## begin

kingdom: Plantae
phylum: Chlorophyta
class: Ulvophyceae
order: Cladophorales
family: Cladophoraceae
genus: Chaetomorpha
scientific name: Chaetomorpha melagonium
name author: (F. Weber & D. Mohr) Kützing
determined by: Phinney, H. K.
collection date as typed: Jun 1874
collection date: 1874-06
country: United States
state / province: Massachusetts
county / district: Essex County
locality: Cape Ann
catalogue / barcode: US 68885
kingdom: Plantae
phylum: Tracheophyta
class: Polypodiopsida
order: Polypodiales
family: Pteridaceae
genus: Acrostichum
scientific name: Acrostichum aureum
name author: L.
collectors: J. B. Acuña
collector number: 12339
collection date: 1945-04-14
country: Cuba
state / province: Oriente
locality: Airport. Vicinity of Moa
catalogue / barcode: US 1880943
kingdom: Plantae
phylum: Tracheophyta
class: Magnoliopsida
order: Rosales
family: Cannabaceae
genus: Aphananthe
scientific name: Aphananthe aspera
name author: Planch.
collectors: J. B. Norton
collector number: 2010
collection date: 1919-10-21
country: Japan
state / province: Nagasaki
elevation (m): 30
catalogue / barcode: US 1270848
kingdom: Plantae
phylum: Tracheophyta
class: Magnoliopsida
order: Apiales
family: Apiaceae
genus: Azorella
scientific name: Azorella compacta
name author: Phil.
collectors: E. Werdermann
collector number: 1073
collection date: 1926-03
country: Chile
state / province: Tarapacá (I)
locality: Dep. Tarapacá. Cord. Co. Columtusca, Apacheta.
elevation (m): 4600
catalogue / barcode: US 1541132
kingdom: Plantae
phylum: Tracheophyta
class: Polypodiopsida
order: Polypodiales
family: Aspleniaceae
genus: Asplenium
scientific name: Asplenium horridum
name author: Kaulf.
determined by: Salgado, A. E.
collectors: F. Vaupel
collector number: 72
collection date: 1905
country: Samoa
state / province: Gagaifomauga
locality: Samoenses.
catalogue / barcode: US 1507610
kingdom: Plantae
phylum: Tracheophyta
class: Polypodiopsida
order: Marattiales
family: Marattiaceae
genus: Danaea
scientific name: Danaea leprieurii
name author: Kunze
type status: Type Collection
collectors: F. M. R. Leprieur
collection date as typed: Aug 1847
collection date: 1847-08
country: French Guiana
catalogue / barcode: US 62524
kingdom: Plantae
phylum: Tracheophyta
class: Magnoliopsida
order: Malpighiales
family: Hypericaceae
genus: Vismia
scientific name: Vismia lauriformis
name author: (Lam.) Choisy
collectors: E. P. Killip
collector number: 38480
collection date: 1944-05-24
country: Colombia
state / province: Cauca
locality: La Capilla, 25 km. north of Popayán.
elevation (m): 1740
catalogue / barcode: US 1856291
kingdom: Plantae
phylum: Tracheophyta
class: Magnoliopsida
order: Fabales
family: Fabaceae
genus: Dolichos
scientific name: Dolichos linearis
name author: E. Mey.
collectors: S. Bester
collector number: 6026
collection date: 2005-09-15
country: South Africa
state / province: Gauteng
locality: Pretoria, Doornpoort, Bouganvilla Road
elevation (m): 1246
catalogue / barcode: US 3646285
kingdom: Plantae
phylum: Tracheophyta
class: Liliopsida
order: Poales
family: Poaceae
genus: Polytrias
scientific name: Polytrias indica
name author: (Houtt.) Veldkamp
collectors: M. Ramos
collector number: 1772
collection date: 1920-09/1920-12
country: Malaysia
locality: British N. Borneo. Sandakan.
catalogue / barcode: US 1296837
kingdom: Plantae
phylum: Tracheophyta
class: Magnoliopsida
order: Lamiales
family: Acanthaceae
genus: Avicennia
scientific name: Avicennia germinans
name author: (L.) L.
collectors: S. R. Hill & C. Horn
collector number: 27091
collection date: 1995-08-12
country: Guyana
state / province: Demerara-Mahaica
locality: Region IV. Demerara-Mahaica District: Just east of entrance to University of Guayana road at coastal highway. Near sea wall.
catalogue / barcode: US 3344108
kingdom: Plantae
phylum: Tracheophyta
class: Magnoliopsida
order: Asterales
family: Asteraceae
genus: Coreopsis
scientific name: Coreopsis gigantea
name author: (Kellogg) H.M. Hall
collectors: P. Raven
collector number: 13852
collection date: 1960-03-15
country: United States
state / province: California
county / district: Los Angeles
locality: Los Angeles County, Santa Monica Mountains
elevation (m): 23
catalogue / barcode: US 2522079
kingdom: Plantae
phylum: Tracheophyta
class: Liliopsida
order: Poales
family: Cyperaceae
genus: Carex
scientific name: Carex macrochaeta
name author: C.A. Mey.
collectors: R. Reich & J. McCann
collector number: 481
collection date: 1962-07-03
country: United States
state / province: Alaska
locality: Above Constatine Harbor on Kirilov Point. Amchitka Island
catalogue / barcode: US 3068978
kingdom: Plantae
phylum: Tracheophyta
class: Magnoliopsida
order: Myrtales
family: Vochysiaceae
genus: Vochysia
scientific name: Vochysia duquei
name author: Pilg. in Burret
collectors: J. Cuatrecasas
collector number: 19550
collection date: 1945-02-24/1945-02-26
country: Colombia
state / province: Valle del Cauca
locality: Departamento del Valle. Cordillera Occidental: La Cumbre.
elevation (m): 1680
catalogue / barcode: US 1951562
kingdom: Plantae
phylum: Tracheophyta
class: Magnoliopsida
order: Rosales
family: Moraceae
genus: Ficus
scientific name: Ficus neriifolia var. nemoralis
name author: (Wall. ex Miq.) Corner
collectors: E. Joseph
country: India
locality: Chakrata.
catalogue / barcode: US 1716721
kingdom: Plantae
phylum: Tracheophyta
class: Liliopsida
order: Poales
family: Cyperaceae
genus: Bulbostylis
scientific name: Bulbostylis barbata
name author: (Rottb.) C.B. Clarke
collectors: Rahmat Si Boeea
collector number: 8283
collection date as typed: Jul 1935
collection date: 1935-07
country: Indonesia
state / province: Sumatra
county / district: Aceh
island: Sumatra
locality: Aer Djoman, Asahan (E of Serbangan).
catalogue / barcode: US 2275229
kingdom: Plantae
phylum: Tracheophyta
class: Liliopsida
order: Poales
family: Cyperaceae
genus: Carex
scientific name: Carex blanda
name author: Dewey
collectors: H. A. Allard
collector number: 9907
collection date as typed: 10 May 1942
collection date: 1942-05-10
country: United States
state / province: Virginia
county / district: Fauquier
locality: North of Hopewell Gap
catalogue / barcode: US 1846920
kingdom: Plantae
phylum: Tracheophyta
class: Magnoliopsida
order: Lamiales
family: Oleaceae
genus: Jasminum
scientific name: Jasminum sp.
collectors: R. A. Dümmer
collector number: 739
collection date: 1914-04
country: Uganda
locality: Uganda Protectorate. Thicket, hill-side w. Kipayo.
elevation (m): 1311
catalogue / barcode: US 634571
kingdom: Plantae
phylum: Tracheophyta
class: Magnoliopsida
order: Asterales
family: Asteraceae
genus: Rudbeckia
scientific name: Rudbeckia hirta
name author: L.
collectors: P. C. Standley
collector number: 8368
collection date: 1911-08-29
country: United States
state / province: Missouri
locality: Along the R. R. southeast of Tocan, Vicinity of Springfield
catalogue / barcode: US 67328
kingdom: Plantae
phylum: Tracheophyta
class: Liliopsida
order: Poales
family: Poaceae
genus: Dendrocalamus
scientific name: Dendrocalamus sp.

## end

▶ THE REQUEST: Reproduce all rows with every "collectors" swapped for "collected by" and nothing else altered.

▶ TASK RESULT:
kingdom: Plantae
phylum: Chlorophyta
class: Ulvophyceae
order: Cladophorales
family: Cladophoraceae
genus: Chaetomorpha
scientific name: Chaetomorpha melagonium
name author: (F. Weber & D. Mohr) Kützing
determined by: Phinney, H. K.
collection date as typed: Jun 1874
collection date: 1874-06
country: United States
state / province: Massachusetts
county / district: Essex County
locality: Cape Ann
catalogue / barcode: US 68885
kingdom: Plantae
phylum: Tracheophyta
class: Polypodiopsida
order: Polypodiales
family: Pteridaceae
genus: Acrostichum
scientific name: Acrostichum aureum
name author: L.
collected by: J. B. Acuña
collector number: 12339
collection date: 1945-04-14
country: Cuba
state / province: Oriente
locality: Airport. Vicinity of Moa
catalogue / barcode: US 1880943
kingdom: Plantae
phylum: Tracheophyta
class: Magnoliopsida
order: Rosales
family: Cannabaceae
genus: Aphananthe
scientific name: Aphananthe aspera
name author: Planch.
collected by: J. B. Norton
collector number: 2010
collection date: 1919-10-21
country: Japan
state / province: Nagasaki
elevation (m): 30
catalogue / barcode: US 1270848
kingdom: Plantae
phylum: Tracheophyta
class: Magnoliopsida
order: Apiales
family: Apiaceae
genus: Azorella
scientific name: Azorella compacta
name author: Phil.
collected by: E. Werdermann
collector number: 1073
collection date: 1926-03
country: Chile
state / province: Tarapacá (I)
locality: Dep. Tarapacá. Cord. Co. Columtusca, Apacheta.
elevation (m): 4600
catalogue / barcode: US 1541132
kingdom: Plantae
phylum: Tracheophyta
class: Polypodiopsida
order: Polypodiales
family: Aspleniaceae
genus: Asplenium
scientific name: Asplenium horridum
name author: Kaulf.
determined by: Salgado, A. E.
collected by: F. Vaupel
collector number: 72
collection date: 1905
country: Samoa
state / province: Gagaifomauga
locality: Samoenses.
catalogue / barcode: US 1507610
kingdom: Plantae
phylum: Tracheophyta
class: Polypodiopsida
order: Marattiales
family: Marattiaceae
genus: Danaea
scientific name: Danaea leprieurii
name author: Kunze
type status: Type Collection
collected by: F. M. R. Leprieur
collection date as typed: Aug 1847
collection date: 1847-08
country: French Guiana
catalogue / barcode: US 62524
kingdom: Plantae
phylum: Tracheophyta
class: Magnoliopsida
order: Malpighiales
family: Hypericaceae
genus: Vismia
scientific name: Vismia lauriformis
name author: (Lam.) Choisy
collected by: E. P. Killip
collector number: 38480
collection date: 1944-05-24
country: Colombia
state / province: Cauca
locality: La Capilla, 25 km. north of Popayán.
elevation (m): 1740
catalogue / barcode: US 1856291
kingdom: Plantae
phylum: Tracheophyta
class: Magnoliopsida
order: Fabales
family: Fabaceae
genus: Dolichos
scientific name: Dolichos linearis
name author: E. Mey.
collected by: S. Bester
collector number: 6026
collection date: 2005-09-15
country: South Africa
state / province: Gauteng
locality: Pretoria, Doornpoort, Bouganvilla Road
elevation (m): 1246
catalogue / barcode: US 3646285
kingdom: Plantae
phylum: Tracheophyta
class: Liliopsida
order: Poales
family: Poaceae
genus: Polytrias
scientific name: Polytrias indica
name author: (Houtt.) Veldkamp
collected by: M. Ramos
collector number: 1772
collection date: 1920-09/1920-12
country: Malaysia
locality: British N. Borneo. Sandakan.
catalogue / barcode: US 1296837
kingdom: Plantae
phylum: Tracheophyta
class: Magnoliopsida
order: Lamiales
family: Acanthaceae
genus: Avicennia
scientific name: Avicennia germinans
name author: (L.) L.
collected by: S. R. Hill & C. Horn
collector number: 27091
collection date: 1995-08-12
country: Guyana
state / province: Demerara-Mahaica
locality: Region IV. Demerara-Mahaica District: Just east of entrance to University of Guayana road at coastal highway. Near sea wall.
catalogue / barcode: US 3344108
kingdom: Plantae
phylum: Tracheophyta
class: Magnoliopsida
order: Asterales
family: Asteraceae
genus: Coreopsis
scientific name: Coreopsis gigantea
name author: (Kellogg) H.M. Hall
collected by: P. Raven
collector number: 13852
collection date: 1960-03-15
country: United States
state / province: California
county / district: Los Angeles
locality: Los Angeles County, Santa Monica Mountains
elevation (m): 23
catalogue / barcode: US 2522079
kingdom: Plantae
phylum: Tracheophyta
class: Liliopsida
order: Poales
family: Cyperaceae
genus: Carex
scientific name: Carex macrochaeta
name author: C.A. Mey.
collected by: R. Reich & J. McCann
collector number: 481
collection date: 1962-07-03
country: United States
state / province: Alaska
locality: Above Constatine Harbor on Kirilov Point. Amchitka Island
catalogue / barcode: US 3068978
kingdom: Plantae
phylum: Tracheophyta
class: Magnoliopsida
order: Myrtales
family: Vochysiaceae
genus: Vochysia
scientific name: Vochysia duquei
name author: Pilg. in Burret
collected by: J. Cuatrecasas
collector number: 19550
collection date: 1945-02-24/1945-02-26
country: Colombia
state / province: Valle del Cauca
locality: Departamento del Valle. Cordillera Occidental: La Cumbre.
elevation (m): 1680
catalogue / barcode: US 1951562
kingdom: Plantae
phylum: Tracheophyta
class: Magnoliopsida
order: Rosales
family: Moraceae
genus: Ficus
scientific name: Ficus neriifolia var. nemoralis
name author: (Wall. ex Miq.) Corner
collected by: E. Joseph
country: India
locality: Chakrata.
catalogue / barcode: US 1716721
kingdom: Plantae
phylum: Tracheophyta
class: Liliopsida
order: Poales
family: Cyperaceae
genus: Bulbostylis
scientific name: Bulbostylis barbata
name author: (Rottb.) C.B. Clarke
collected by: Rahmat Si Boeea
collector number: 8283
collection date as typed: Jul 1935
collection date: 1935-07
country: Indonesia
state / province: Sumatra
county / district: Aceh
island: Sumatra
locality: Aer Djoman, Asahan (E of Serbangan).
catalogue / barcode: US 2275229
kingdom: Plantae
phylum: Tracheophyta
class: Liliopsida
order: Poales
family: Cyperaceae
genus: Carex
scientific name: Carex blanda
name author: Dewey
collected by: H. A. Allard
collector number: 9907
collection date as typed: 10 May 1942
collection date: 1942-05-10
country: United States
state / province: Virginia
county / district: Fauquier
locality: North of Hopewell Gap
catalogue / barcode: US 1846920
kingdom: Plantae
phylum: Tracheophyta
class: Magnoliopsida
order: Lamiales
family: Oleaceae
genus: Jasminum
scientific name: Jasminum sp.
collected by: R. A. Dümmer
collector number: 739
collection date: 1914-04
country: Uganda
locality: Uganda Protectorate. Thicket, hill-side w. Kipayo.
elevation (m): 1311
catalogue / barcode: US 634571
kingdom: Plantae
phylum: Tracheophyta
class: Magnoliopsida
order: Asterales
family: Asteraceae
genus: Rudbeckia
scientific name: Rudbeckia hirta
name author: L.
collected by: P. C. Standley
collector number: 8368
collection date: 1911-08-29
country: United States
state / province: Missouri
locality: Along the R. R. southeast of Tocan, Vicinity of Springfield
catalogue / barcode: US 67328
kingdom: Plantae
phylum: Tracheophyta
class: Liliopsida
order: Poales
family: Poaceae
genus: Dendrocalamus
scientific name: Dendrocalamus sp.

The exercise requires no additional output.